■ What needs to be done
The answer should contain only the lines running from the line with "2021) – introduced HumanEval." to the end of the material, reproduced verbatim.

■ Task input

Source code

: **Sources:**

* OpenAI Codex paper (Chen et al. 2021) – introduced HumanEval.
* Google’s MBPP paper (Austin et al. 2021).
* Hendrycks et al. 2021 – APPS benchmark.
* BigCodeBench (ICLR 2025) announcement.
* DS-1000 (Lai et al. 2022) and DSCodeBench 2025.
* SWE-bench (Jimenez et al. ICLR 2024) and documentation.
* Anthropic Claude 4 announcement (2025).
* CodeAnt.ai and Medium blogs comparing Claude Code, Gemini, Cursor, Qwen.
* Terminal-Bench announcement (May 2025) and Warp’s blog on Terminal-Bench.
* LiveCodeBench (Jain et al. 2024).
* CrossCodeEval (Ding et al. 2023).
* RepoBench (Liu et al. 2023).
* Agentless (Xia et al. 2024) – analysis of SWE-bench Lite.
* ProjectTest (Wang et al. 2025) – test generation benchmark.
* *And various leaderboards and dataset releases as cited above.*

■ Solved problem
* OpenAI Codex paper (Chen et al. 2021) – introduced HumanEval.
* Google’s MBPP paper (Austin et al. 2021).
* Hendrycks et al. 2021 – APPS benchmark.
* BigCodeBench (ICLR 2025) announcement.
* DS-1000 (Lai et al. 2022) and DSCodeBench 2025.
* SWE-bench (Jimenez et al. ICLR 2024) and documentation.
* Anthropic Claude 4 announcement (2025).
* CodeAnt.ai and Medium blogs comparing Claude Code, Gemini, Cursor, Qwen.
* Terminal-Bench announcement (May 2025) and Warp’s blog on Terminal-Bench.
* LiveCodeBench (Jain et al. 2024).
* CrossCodeEval (Ding et al. 2023).
* RepoBench (Liu et al. 2023).
* Agentless (Xia et al. 2024) – analysis of SWE-bench Lite.
* ProjectTest (Wang et al. 2025) – test generation benchmark.
* *And various leaderboards and dataset releases as cited above.*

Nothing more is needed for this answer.